AUDIENCE MEMBER: Hi. This is Hector from (inaudible) Industry Fund Management Company in China.
My question is, you mentioned acquiring insurance float with zero, or even negative cost, is one of the key competitive advantages of Berkshire Hathaway. And we also found that an average leverage of Berkshire always about 100 percent.
I guess the net asset growth will significantly decline without using that leverage.
Therefore, to own an insurance company acquiring insurance float would be an important strategy if (inaudible) want to copy Berkshire business model. Would you please give me a comment?
WARREN BUFFETT: Charlie, I didn’t get all that so you —
CHARLIE MUNGER: I didn’t get it all, either. (Laughter)
But, we have a very peculiar model, and it works very well for us.

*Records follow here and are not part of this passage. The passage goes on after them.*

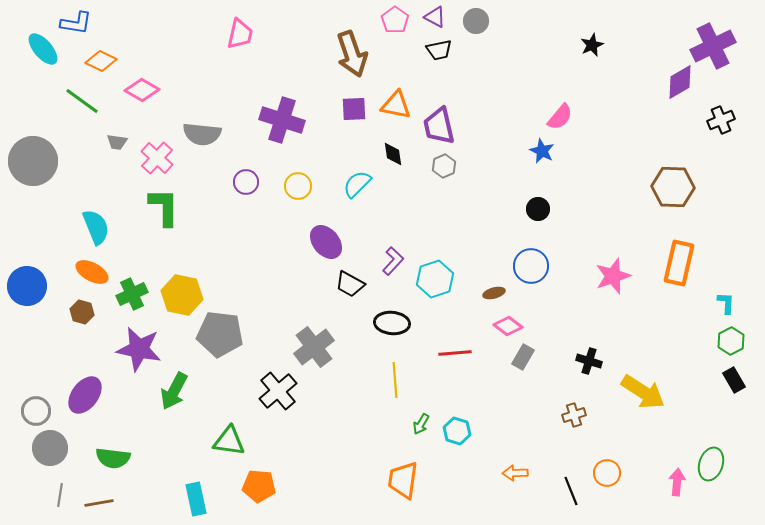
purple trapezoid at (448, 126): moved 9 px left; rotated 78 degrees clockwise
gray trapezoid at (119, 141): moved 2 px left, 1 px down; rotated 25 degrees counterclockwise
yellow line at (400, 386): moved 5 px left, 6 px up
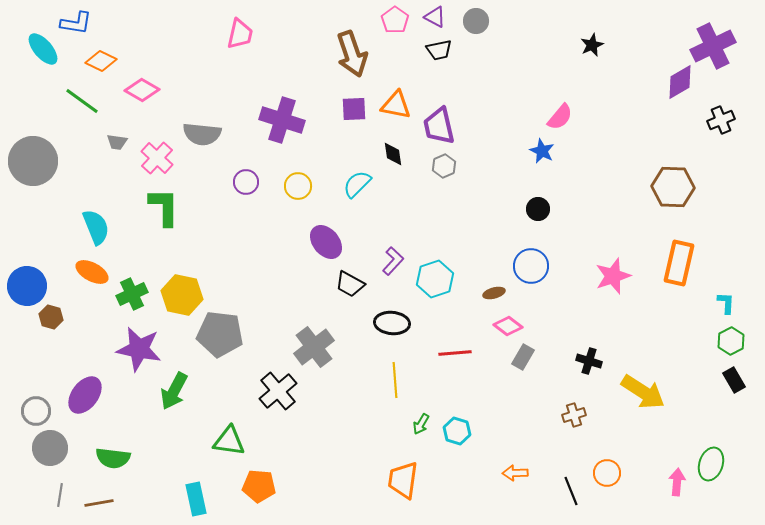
brown hexagon at (82, 312): moved 31 px left, 5 px down
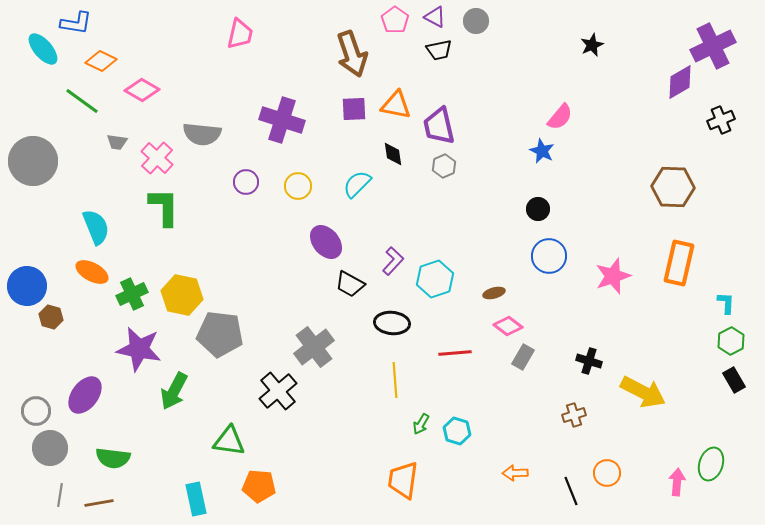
blue circle at (531, 266): moved 18 px right, 10 px up
yellow arrow at (643, 392): rotated 6 degrees counterclockwise
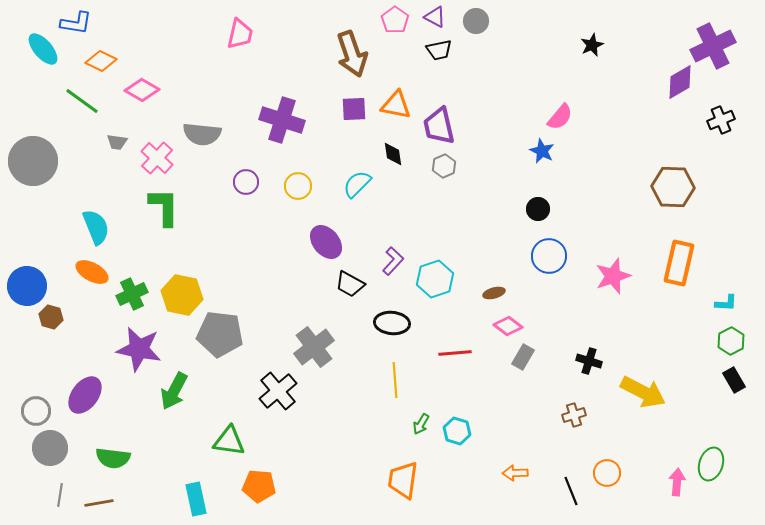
cyan L-shape at (726, 303): rotated 90 degrees clockwise
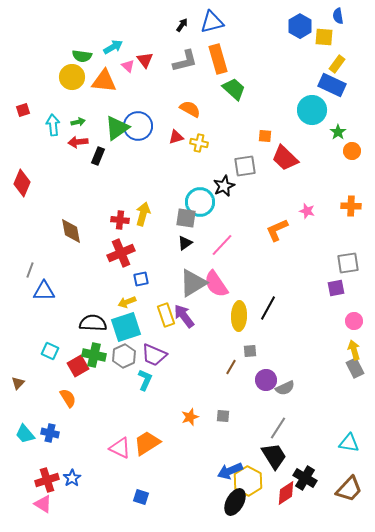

I think it’s very hard for other people to get the same result.
WARREN BUFFETT: Yeah, I think it’s almost impossible. Besides, I mean, it’s taken a long, long time to get here. It’s taken a great amount of consistency, and that consistency has been allowed because, basically, we’ve had a controlling shareholder during that time.
So we’ve not had to bow to any of the urgings of Wall Street or, you know, whatever may be the fad of the day. But we have had a culture that — where we could write out 13 or 14 principles more than 30 years ago, and we’ve been able to stick with them.
And that’s very hard to do for most American corporations, and I think it’s very hard to do when managers come and go and they have small shareholdings. I think it takes a very unusual structure to be able to do it.
And, you know, it took a long time to get to the point where people with large private businesses in this country really cared about where those businesses were lodged after they gave up their stewardship. Took a long time to have it get so that a great many of those people would think of Berkshire first.
And the nice thing about it is, if they think of Berkshire first they don’t think of anybody second, so we get the call.
We don’t do well buying businesses at auction. I mean, if somebody’s only interest is to get the top price for their business, you know, seldom we’ll get one.
We did buy one at auction, I mean, but it was an add-on. The Dutch company we bought yesterday, we bought at auction. But that sometimes happens with our smaller acquisitions.
But the big private acquisitions are going to come to Berkshire because they want to come to Berkshire. And that’s a significant competitive edge, and I don’t see how anybody really challenges us on that.
CHARLIE MUNGER: Well, not only do I think other people will have a hard time copying it effectively, I think if Warren went back to being 30 years of age with a modest amount of capital and not much else, he’d have a hell of a time doing it again, too.